Le malaise est immense et l'addition extrêmement salée pour celui qui est censé incarner le dynamisme des Etats-Unis. Dans le clan démocrate, on rejette violemment les conclusions du procureur spécial, osant même parfois sous-entendre qu'une force obscure et conservatrice aurait agi de l'intérieur. A l'image de Tommy Vietor, l'ancien porte-parole du président Obama.
Robert Hur clearly decided to go down the Jim Comey path of filling his report absolving Biden of criminal activity with ad hominem attacks, like calling him an "elderly man with poor memory." Not remotely subtle. Just a right-wing hit job from within Biden's own DOJ. Wild.
— Tommy Vietor (@TVietor08) February 8, 2024
Dans l'entourage du président, on est bien obligé de suivre la ligne du patron. Alors, on dément, on esquive, on botte en touche, on fait bloc. La porte-parole de la Maison-Blanche est allée jusqu'à dire que «ça arrive à tout le monde», d'avoir un petit trou de mémoire. Certes, une stratégie de défense d'une fiabilité très relative, mais les alternatives manquent.
Ces derniers mois, bien que Joe Biden aligne les rencontres officielles et les déplacements dans tout le pays, ses discours sont réduits au strict minimum. Quelques minutes, soigneusement gainées, sans doute pour éviter le pire.

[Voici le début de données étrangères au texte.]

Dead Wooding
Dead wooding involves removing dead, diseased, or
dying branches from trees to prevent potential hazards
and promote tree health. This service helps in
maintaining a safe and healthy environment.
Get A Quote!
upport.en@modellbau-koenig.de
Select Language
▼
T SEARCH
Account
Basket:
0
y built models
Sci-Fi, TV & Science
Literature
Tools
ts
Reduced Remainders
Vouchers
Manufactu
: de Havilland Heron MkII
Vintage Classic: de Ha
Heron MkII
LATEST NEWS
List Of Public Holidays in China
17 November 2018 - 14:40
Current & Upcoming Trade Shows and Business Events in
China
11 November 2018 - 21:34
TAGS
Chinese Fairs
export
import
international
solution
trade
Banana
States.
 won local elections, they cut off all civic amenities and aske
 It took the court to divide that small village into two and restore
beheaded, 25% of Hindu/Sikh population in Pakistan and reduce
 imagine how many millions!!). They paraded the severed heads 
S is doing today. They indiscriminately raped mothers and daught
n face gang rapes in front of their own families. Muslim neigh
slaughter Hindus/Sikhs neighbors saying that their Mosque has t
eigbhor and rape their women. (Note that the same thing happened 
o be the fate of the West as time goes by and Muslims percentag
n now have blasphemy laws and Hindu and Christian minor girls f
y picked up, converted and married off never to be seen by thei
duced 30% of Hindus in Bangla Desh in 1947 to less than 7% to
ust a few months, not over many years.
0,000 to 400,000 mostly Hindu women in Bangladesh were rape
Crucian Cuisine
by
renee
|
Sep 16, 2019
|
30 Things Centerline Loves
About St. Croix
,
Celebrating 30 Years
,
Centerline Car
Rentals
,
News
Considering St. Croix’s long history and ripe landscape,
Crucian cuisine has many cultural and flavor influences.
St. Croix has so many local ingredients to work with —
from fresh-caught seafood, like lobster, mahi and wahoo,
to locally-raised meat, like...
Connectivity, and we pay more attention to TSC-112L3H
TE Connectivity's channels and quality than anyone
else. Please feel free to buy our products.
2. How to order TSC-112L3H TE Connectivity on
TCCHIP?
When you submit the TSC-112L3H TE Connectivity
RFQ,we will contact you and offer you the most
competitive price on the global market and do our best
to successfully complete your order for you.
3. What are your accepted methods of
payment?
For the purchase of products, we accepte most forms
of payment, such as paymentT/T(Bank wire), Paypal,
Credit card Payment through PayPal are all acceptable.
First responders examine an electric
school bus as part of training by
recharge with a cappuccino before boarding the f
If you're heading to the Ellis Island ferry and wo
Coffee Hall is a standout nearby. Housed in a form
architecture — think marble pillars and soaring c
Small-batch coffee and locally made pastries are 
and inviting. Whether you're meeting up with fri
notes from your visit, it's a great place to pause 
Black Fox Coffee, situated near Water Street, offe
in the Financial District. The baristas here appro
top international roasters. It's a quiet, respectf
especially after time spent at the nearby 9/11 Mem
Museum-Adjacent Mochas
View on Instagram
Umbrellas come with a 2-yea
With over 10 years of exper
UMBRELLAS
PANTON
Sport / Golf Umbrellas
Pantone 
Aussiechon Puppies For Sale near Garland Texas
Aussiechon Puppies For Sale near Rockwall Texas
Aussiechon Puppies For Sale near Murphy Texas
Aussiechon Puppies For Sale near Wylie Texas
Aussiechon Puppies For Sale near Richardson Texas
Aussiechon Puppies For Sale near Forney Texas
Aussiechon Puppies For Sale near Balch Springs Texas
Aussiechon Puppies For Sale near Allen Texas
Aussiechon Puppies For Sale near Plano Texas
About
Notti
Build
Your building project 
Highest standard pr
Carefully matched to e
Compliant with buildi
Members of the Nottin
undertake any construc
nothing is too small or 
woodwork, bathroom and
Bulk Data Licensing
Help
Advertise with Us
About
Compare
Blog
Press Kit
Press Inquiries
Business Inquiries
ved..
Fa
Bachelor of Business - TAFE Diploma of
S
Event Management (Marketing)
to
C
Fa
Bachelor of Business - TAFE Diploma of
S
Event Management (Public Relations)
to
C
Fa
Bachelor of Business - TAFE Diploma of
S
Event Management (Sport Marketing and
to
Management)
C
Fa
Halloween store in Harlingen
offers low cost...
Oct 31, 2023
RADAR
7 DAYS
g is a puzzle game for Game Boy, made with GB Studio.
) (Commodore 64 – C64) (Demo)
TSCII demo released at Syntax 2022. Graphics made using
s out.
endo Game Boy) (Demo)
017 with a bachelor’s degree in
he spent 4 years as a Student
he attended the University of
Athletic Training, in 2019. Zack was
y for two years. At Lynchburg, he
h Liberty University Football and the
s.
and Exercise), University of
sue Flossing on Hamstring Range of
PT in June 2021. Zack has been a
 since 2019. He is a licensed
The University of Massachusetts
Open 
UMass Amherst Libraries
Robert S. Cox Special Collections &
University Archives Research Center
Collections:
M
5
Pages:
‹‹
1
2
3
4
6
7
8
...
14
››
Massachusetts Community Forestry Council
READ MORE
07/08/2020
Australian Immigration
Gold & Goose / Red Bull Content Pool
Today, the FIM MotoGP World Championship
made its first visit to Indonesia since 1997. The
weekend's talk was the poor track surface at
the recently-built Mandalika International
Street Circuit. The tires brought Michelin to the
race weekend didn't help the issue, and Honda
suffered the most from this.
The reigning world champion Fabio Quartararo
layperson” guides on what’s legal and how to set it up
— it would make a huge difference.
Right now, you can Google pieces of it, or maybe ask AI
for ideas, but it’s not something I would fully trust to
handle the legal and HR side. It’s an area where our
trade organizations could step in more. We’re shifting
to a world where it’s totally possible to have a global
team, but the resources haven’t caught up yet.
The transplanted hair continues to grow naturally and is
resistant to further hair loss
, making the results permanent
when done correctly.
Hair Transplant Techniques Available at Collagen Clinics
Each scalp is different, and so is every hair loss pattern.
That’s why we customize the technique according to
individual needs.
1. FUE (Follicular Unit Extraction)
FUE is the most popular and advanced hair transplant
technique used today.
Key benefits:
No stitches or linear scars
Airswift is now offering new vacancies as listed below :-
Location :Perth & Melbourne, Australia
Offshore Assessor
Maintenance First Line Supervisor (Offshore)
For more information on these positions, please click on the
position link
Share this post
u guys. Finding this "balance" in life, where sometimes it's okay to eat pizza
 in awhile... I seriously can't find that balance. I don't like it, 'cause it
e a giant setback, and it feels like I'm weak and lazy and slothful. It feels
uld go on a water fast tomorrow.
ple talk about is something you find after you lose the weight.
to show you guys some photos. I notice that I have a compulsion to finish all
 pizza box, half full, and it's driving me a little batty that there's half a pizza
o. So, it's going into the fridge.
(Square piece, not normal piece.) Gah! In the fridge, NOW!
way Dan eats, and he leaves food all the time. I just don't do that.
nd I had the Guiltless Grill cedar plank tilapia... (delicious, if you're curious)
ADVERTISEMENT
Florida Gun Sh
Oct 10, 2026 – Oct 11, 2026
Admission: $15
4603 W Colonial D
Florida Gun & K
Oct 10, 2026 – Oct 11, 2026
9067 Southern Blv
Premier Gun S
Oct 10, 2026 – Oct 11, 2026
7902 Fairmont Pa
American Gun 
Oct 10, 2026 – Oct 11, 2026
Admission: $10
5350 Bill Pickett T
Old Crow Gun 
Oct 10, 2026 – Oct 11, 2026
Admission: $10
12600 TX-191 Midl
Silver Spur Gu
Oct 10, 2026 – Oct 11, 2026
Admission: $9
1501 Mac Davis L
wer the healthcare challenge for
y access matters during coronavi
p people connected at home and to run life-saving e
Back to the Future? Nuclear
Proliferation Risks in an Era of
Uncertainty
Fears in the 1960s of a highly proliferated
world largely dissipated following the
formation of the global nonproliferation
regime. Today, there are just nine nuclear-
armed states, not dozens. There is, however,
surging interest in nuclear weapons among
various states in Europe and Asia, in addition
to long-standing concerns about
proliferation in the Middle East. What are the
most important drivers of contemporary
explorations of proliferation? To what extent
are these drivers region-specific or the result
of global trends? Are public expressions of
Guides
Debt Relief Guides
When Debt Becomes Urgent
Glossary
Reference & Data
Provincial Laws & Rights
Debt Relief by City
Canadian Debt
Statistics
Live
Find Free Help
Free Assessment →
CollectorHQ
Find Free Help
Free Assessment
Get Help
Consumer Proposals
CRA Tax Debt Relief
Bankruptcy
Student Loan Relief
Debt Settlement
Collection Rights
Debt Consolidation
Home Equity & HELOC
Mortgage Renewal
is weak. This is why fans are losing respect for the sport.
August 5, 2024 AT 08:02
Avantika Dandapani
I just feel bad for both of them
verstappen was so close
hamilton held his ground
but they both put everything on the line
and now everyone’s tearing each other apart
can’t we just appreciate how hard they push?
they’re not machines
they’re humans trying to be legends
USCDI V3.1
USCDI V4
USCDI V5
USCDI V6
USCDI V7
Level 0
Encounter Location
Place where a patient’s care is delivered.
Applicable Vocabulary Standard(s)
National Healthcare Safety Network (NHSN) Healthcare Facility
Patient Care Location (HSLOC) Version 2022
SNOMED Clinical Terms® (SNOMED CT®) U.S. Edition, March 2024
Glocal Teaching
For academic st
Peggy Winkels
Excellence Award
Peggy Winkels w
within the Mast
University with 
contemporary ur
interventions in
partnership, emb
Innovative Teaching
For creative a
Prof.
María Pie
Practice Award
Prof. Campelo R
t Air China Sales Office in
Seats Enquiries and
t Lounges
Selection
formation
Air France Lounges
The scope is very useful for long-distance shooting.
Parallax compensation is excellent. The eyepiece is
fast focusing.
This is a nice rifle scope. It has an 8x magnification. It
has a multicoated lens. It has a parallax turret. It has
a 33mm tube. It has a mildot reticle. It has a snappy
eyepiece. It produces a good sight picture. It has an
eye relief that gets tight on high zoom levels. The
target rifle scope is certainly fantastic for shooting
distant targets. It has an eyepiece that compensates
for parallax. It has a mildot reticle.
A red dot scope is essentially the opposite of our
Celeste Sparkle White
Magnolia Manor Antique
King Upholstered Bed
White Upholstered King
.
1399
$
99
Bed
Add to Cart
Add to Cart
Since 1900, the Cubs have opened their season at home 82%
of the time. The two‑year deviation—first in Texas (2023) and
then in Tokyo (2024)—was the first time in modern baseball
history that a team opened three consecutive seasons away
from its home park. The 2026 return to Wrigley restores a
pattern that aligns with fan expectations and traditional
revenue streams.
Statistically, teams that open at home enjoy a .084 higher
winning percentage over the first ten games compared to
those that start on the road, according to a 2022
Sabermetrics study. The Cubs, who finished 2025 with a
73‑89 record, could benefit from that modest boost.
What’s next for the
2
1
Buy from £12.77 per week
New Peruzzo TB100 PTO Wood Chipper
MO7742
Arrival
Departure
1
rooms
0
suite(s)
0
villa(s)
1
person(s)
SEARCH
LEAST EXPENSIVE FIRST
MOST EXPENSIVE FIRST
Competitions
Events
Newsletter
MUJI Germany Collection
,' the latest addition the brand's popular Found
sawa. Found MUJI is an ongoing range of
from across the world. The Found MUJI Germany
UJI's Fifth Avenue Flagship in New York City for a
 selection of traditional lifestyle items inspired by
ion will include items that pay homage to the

Dimanche prochain, alors qu'il pourrait bénéficier d'une audience monstre, le président se privera pourtant de la classique interview qui précède le Super Bowl, pour la deuxième fois consécutive.
Si, en 2023, il avait pu se planquer derrière le fait que la chaîne conservatrice Fox News retransmettait l'événement, cette fois, il s'agirait d'offrir «une pause au public américain», pour ne pas le «fatiguer de la politique». Selon CNN, son équipe de campagne jugerait même cet exercice «totalement has-been», lui préférant «TikTok et les podcasts». On aurait envie d'y croire très fort si, désormais, chaque prise de parole du président n'était pas de telles bombes d'approximation.
Les démocrates, embourbés dans un mélange tenace d'appréhension et de déni, prient en silence pour que Joe Biden tienne le coup jusqu'au 5 novembre. Ils comptent aussi beaucoup sur la justice pour stopper définitivement l'envol de l'adversaire Donald Trump. Hasard du calendrier, c'est également jeudi que la Cour suprême des Etats-Unis s'est montrée prête à rejeter la disqualification automatique du républicain pour insurrection.
Neuf mois, c'est à la fois très court pour faire campagne et affreusement long pour un homme de 81 ans qui se déplace difficilement et perd chaque semaine quelques plumes de crédibilité. Maintenu dans un étrange coma artificiel pour le protéger d'un dérapage fatal, Joe Biden sera pourtant contraint de mettre les bouchées doubles s'il veut s'assurer le soutien de sa base. Oui, le serpent va se mordre la queue.
On peut alors avoir une pensée pour le peuple américain, qui se retrouve désormais entre un homme trop vieux pour être inquiété par la justice et un homme trop inquiété par la justice pour réaliser qu'il n'est plus tout jeune.